Our use of recollected parental socioeconomic characteristics inevitably introduced error to our analyses. Previous studies found such measures to be reliable or optimistic representations of parental SES [53], which could downplay the influence of early-SES on later health. Additionally, cross-sectional studies are vulnerable to reverse-causality. In our case, the economic burden of arthritis could threaten an individual’s career (occupation) and ability to own a home, and the heritability of arthritis disorders may hypothetically link low parental SES due to arthritis with disease onset among participants; however, the latter was likely limited by our use of recalled parental characteristics predating the development of most arthritis types, and the educational level of participants, most closely aligned with self-reported arthritis in our analyses, was likely established prior to arthritis onset.

Conclusions

This study provides evidence that socioeconomic disparities in the prevalence of arthritis take their roots early in the lifecourse, although the stronger and possibly superseding influence of current SES must be noted. BMI acted as a meaningful pathway linking childhood SES with self-reported arthritis, and efforts aimed at combating overweightness among disadvantaged children may viably mitigate some of the musculoskeletal health disparities arising in later life. To the extent that health inequalities underscore preventable risk-factors, efforts towards reducing the prevalence of arthritis would gain from the study of further pathways connecting SES across life stages and arthritis etiology, with smoking, inadequate physical activity and musculoskeletal injuries being plausible contenders.

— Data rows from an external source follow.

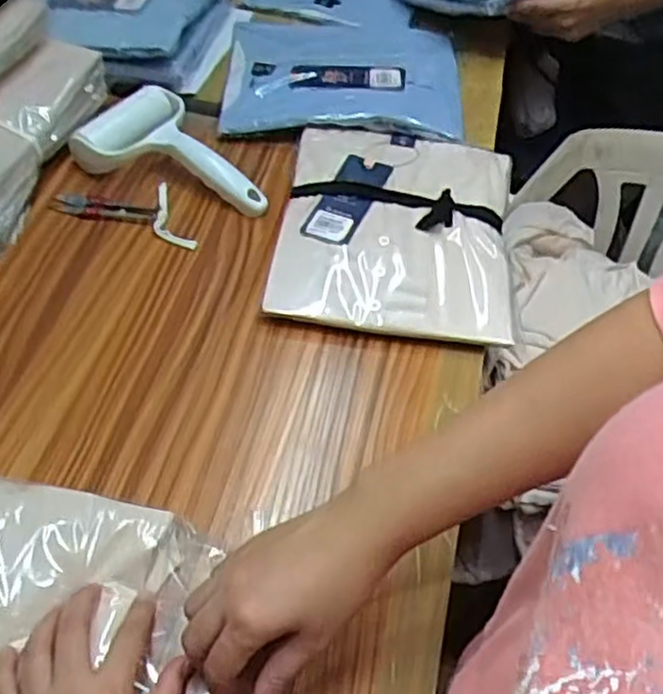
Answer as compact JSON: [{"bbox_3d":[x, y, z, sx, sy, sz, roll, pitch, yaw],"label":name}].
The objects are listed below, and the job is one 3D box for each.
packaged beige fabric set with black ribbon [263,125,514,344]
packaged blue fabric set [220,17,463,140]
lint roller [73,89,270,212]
[{"bbox_3d":[0.059,-0.110,0.660,0.197,0.041,0.246,7,51,1],"label":"packaged beige fabric set with black ribbon"},{"bbox_3d":[0.013,-0.305,0.785,0.245,0.025,0.214,2,51,-3],"label":"packaged blue fabric set"},{"bbox_3d":[-0.155,-0.172,0.667,0.115,0.038,0.173,-30,59,-26],"label":"lint roller"}]

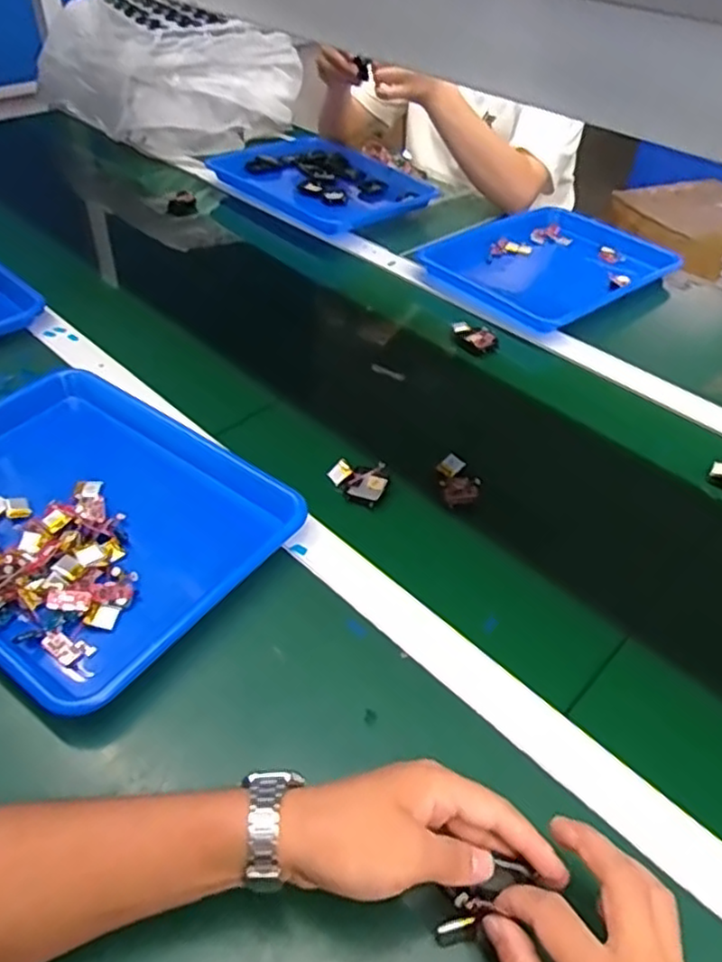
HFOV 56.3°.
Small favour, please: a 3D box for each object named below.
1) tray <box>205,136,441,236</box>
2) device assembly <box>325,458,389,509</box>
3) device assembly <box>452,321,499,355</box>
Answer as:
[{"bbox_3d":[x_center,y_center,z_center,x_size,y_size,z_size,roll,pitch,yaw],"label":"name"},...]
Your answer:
[{"bbox_3d":[-0.055,-0.500,1.123,0.275,0.037,0.339,-30,53,-29],"label":"tray"},{"bbox_3d":[-0.004,-0.001,0.624,0.057,0.026,0.043,15,46,11],"label":"device assembly"},{"bbox_3d":[0.137,-0.173,0.817,0.055,0.026,0.022,28,50,23],"label":"device assembly"}]

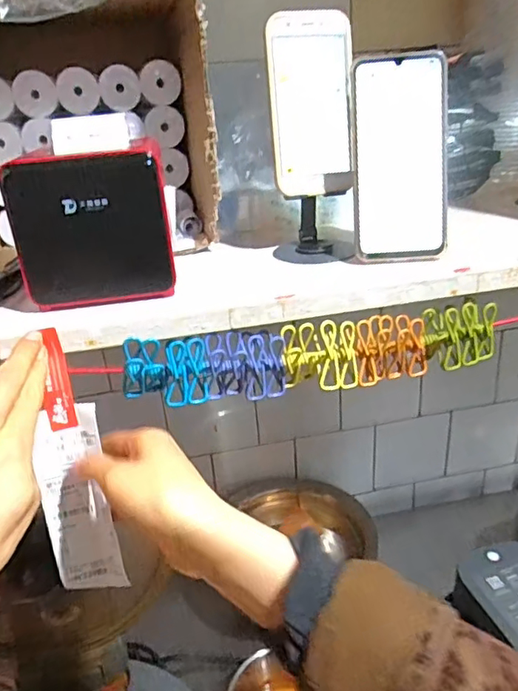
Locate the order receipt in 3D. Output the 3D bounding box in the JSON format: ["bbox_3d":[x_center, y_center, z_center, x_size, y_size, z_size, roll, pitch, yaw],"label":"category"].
[{"bbox_3d":[-0.136,0.119,0.409,0.050,0.142,0.015,-8,8,-8],"label":"order receipt"}]

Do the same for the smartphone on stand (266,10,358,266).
[{"bbox_3d":[0.048,-0.183,0.492,0.073,0.203,0.067,-1,25,7],"label":"smartphone on stand"}]

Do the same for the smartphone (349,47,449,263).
[{"bbox_3d":[0.121,-0.160,0.467,0.078,0.171,0.016,-2,11,5],"label":"smartphone"}]

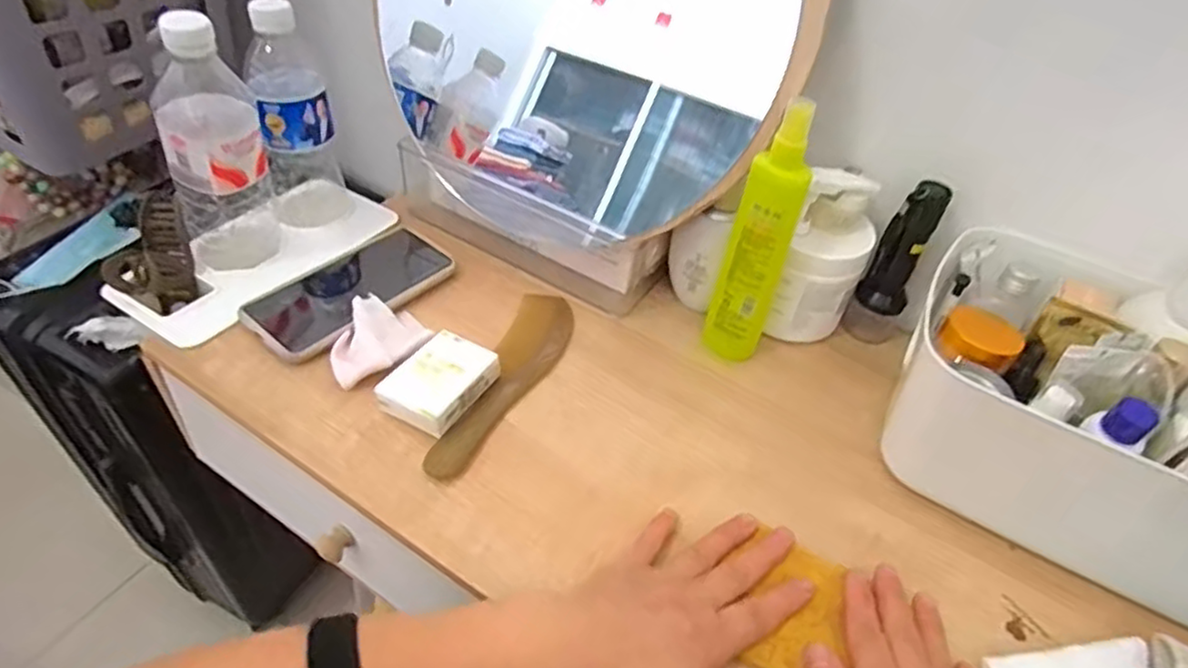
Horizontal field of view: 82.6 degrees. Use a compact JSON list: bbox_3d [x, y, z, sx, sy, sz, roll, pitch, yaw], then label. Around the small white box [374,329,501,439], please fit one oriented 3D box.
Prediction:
[{"bbox_3d":[-0.113,0.036,0.495,0.056,0.027,0.078,26,49,19],"label":"small white box"}]

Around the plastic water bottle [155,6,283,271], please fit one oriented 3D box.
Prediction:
[{"bbox_3d":[-0.299,-0.145,0.530,0.077,0.198,0.068,-16,48,-21],"label":"plastic water bottle"}]

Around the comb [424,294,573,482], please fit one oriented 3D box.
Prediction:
[{"bbox_3d":[-0.062,0.032,0.521,0.050,0.007,0.199,16,46,9],"label":"comb"}]

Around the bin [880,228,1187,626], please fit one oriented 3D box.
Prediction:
[{"bbox_3d":[0.354,0.058,0.464,0.263,0.118,0.197,25,47,18],"label":"bin"}]

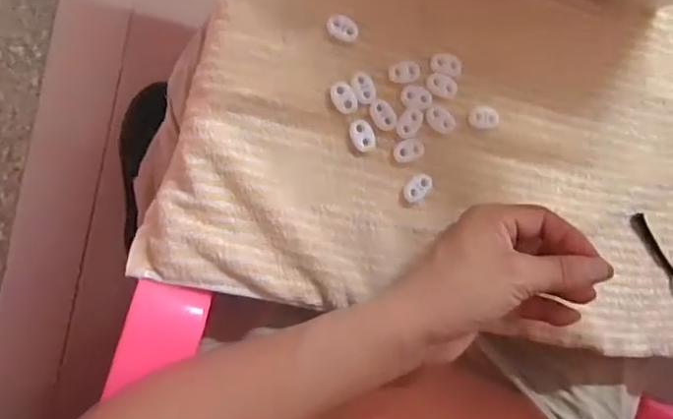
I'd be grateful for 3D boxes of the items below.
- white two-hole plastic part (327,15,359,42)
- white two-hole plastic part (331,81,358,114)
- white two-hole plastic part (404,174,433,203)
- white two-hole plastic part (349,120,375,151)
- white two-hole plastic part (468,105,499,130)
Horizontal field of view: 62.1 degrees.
[{"bbox_3d":[0.004,-0.121,0.374,0.022,0.006,0.015,24,84,-12],"label":"white two-hole plastic part"},{"bbox_3d":[0.005,-0.075,0.376,0.015,0.004,0.022,-26,95,-13],"label":"white two-hole plastic part"},{"bbox_3d":[0.057,-0.015,0.384,0.013,0.004,0.022,42,80,-10],"label":"white two-hole plastic part"},{"bbox_3d":[0.018,-0.050,0.378,0.016,0.004,0.022,-29,96,-12],"label":"white two-hole plastic part"},{"bbox_3d":[0.104,-0.065,0.393,0.021,0.004,0.016,-1,89,-14],"label":"white two-hole plastic part"}]

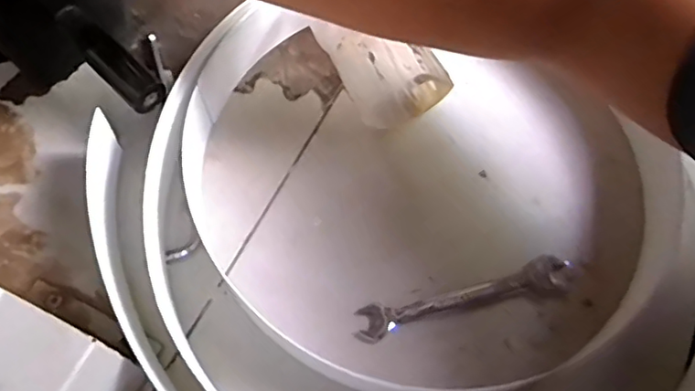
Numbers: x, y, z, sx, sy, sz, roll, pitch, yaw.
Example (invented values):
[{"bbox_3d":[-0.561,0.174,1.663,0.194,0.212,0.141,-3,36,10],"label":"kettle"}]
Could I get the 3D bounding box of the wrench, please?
[{"bbox_3d":[0.071,0.063,0.352,0.132,0.007,0.024,-13,65,-8],"label":"wrench"}]

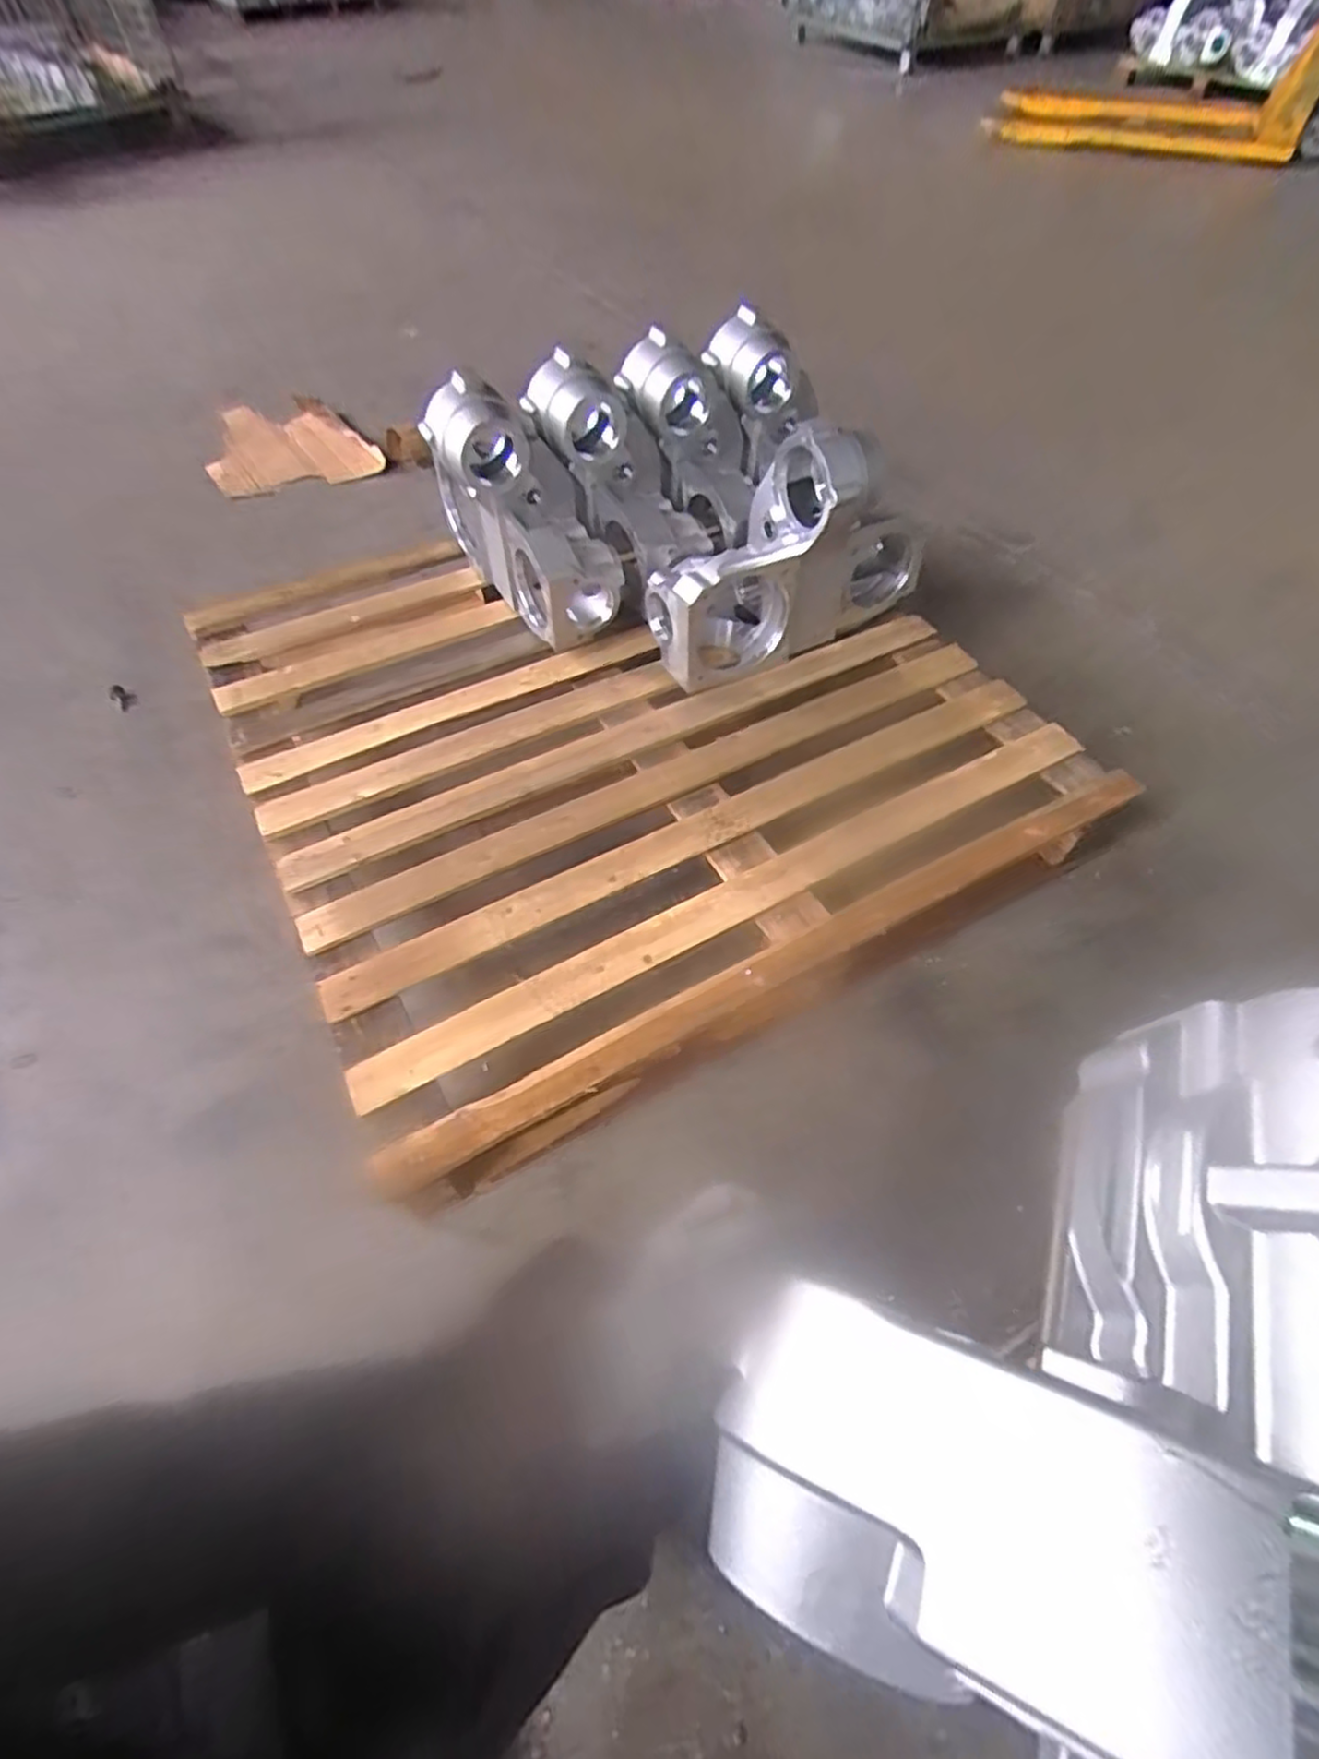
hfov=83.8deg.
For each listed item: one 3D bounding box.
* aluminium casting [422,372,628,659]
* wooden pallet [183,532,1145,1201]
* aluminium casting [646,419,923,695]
[{"bbox_3d":[-0.234,-0.605,1.200,0.209,0.338,0.396,-21,57,-14],"label":"aluminium casting"},{"bbox_3d":[-0.089,-0.250,1.237,1.081,0.167,1.152,-26,59,-16],"label":"wooden pallet"},{"bbox_3d":[0.218,-0.500,1.121,0.471,0.334,0.172,-18,57,-12],"label":"aluminium casting"}]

Further studies on socioeconomic differences in the prevalence of arthritis should include diverse domains of SES measured at different life-stages. This study’s generalizability may be limited outside of its geographic (North Carolina) and demographic (59% white females) boundaries, and its findings need to be replicated in other populations. It would be of particular interest to identify whether disparities in arthritis risk are specific to given socio-demographic contexts. For instance, gender-specific associations between BMI and SES may plausibly give rise to different patterns of musculoskeletal-health inequalities in men and women. Moreover, the intricate relationship between race, SES and health warrants further investigations within racial groups, especially in light of the arresting relationship between race and self-reported arthritis observed here and in previous research [45].

Consent

All participants provided written consent for their involvement in this study.